In short, if reliability is the number one thing GCC citizens want from their utilities, cost effectiveness is the next. GCCIA can lead the creation of a common energy market to achieve the lowest-cost generation. A bilateral trading system currently gives countries visibility over capacity in other member states and enables them to place bids using yearly, monthly or daily options. “We are looking to maximise the revenues we make in order to reduce the annual connection fees we currently take from the member states.”
That can be done in several ways. Power is not the only commodity the interconnector carries. The network has been built to carry fibre optic cables to enable reliable telecommunications needed for core operations of the grid. GCCIA got permission of telecom regulators in the GCC to lease additional spare fibres to licensed operators for data and telecommunications, and these cables sit at the top of the towers, up to 100 metres above ground and safe from accidental or malicious interference – they haven’t been interrupted since operations began, providing very reliable telecom network for commercial telecom operators.
“We contribute to the economy of the GCC by improving telecom services. Most of the telecoms operators in the GCC are connected with us, and they find our fibre optic network much more reliable than conventional telecom networks that are subject to regular interruptions.”
With the GCC electricity market unified, the next step is energy trading beyond its borders, potentially a big earner. In the past the GCC countries have exchanged small amounts of power with its neighbours, to meet emergency shortages, but in the last three years there have been no trade exchanges whatever. “We are not happy about that and mean to change it! There are huge economic opportunities for the GCC countries to grab” declares Al Ebrahim. “We intend to develop economic power trading.”
There are big savings to be made here, and GCCIA has estimated this market could be worth $27 billion over 25 years. Even with enough domestic generation capacity, a more sophisticated system will ultimately enable countries beyond the GCC to balance energy demand and supply, and at the same time save fuel and reduce the environmental impact of power generation.
Energy trading is a long term goal. A more immediate project, currently at the tender stage, is the GCC High Voltage Test Lab being built in the east of Saudi Arabia. “The power utilities have to send equipment overseas for testing after repair or maintenance, which is costly.
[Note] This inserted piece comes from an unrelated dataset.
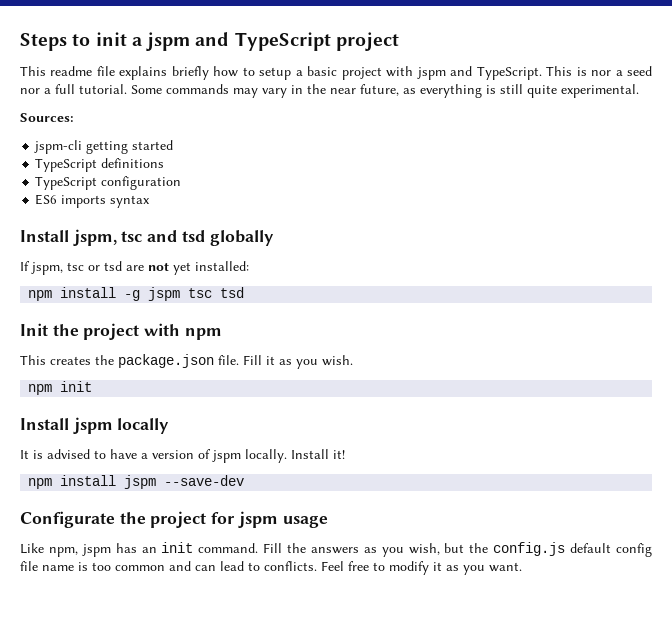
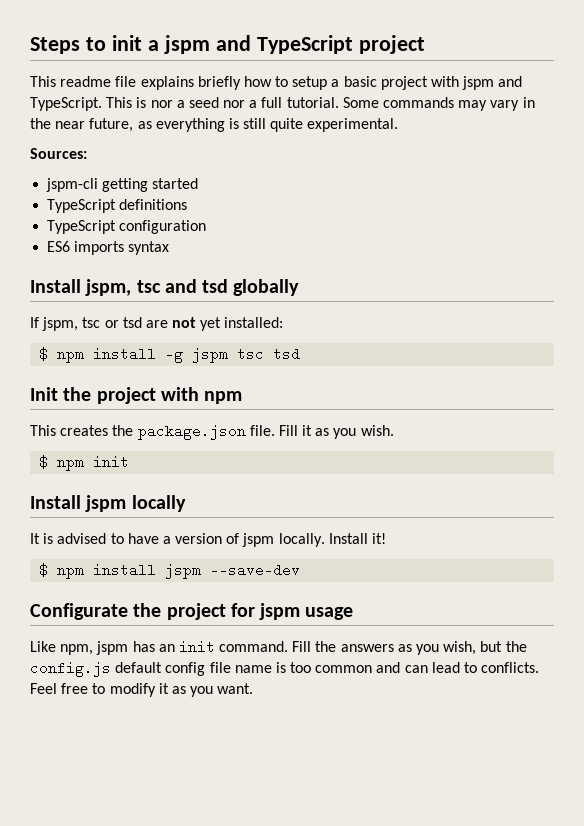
(249, 266) none -> [39,347,49,361] $
(353, 360) none -> [39,455,49,469] $
(345, 454) none -> [39,563,49,577] $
The lab’s an excellent example of the kind of business opportunity we are seeking, related to our business and with real benefit to the GCC countries, and we are currently 5 percent shareholders.”
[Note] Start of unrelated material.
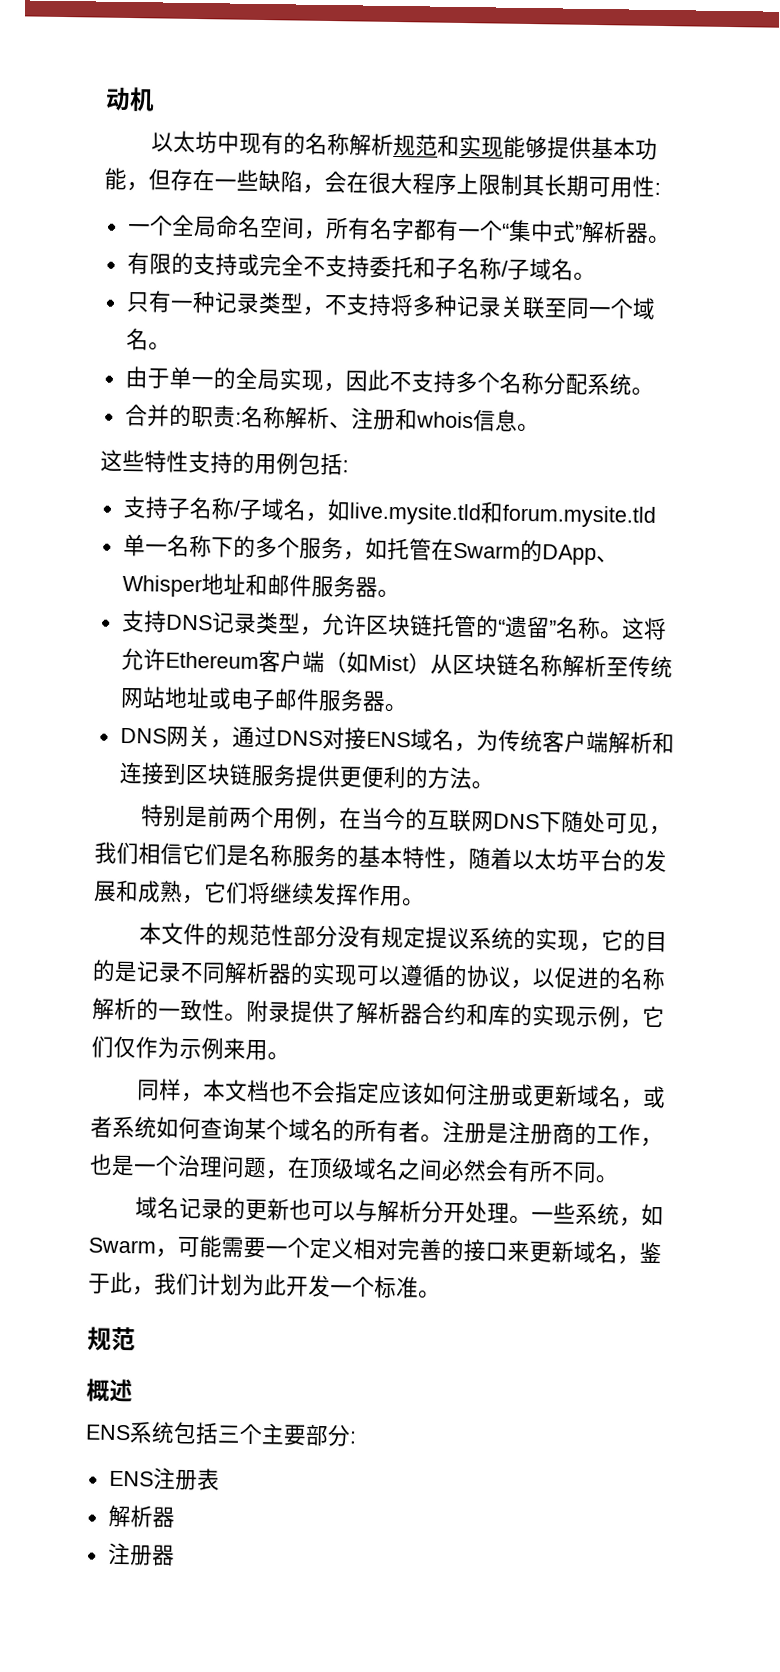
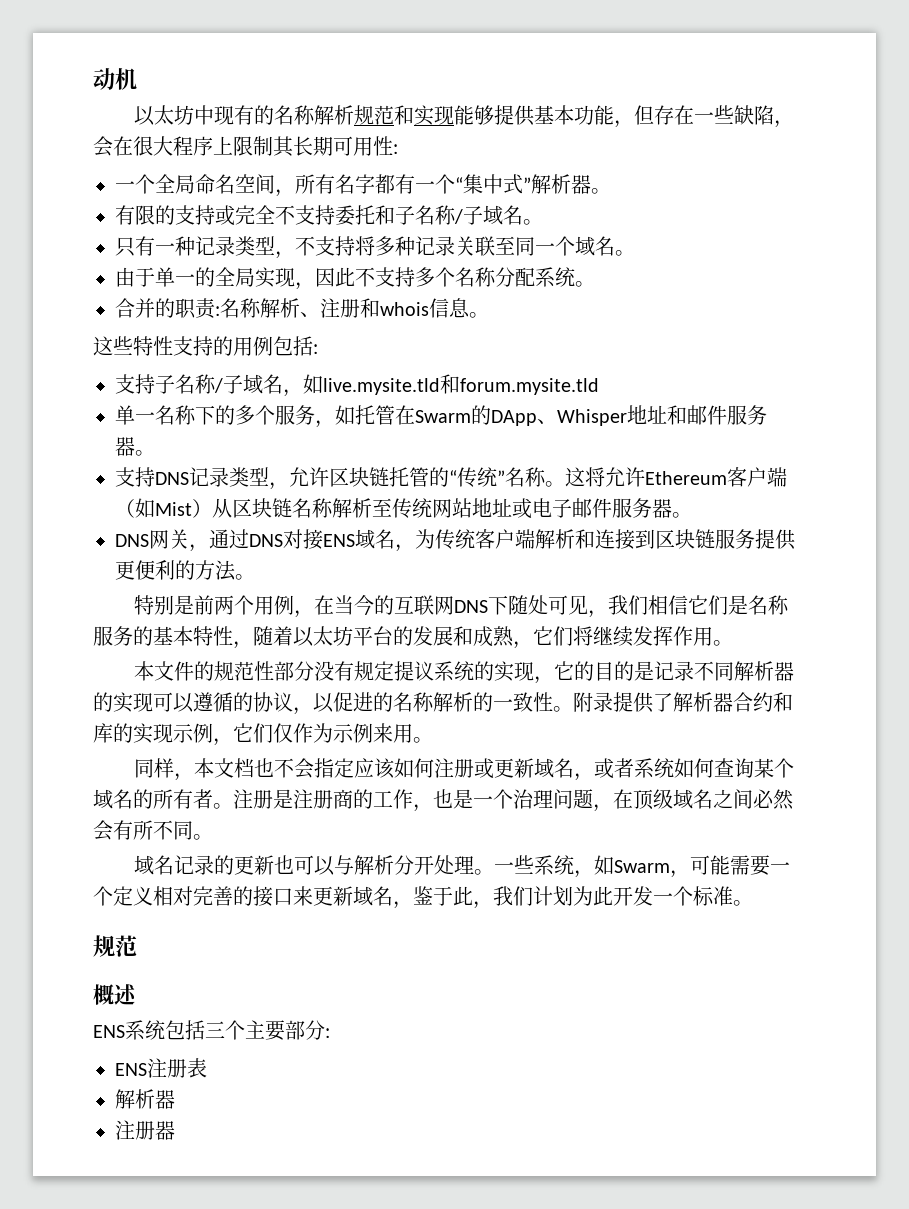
[503,615,550,639] 遗留 -> [457,467,497,487] 传统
Energy efficiency is difficult to assess in the GCC, where the market is skewed by varying rates of subsidy. This gets in the way of real economic trading, based on ‘real’ prices. Ahmed Al Ebrahim wants to work towards a fair pricing model that can be used by all and that would really encourage power trading between the GCC nations. December 2015 sees GCCIA’s next Forum which will focus on reforming energy pricing in the GCC.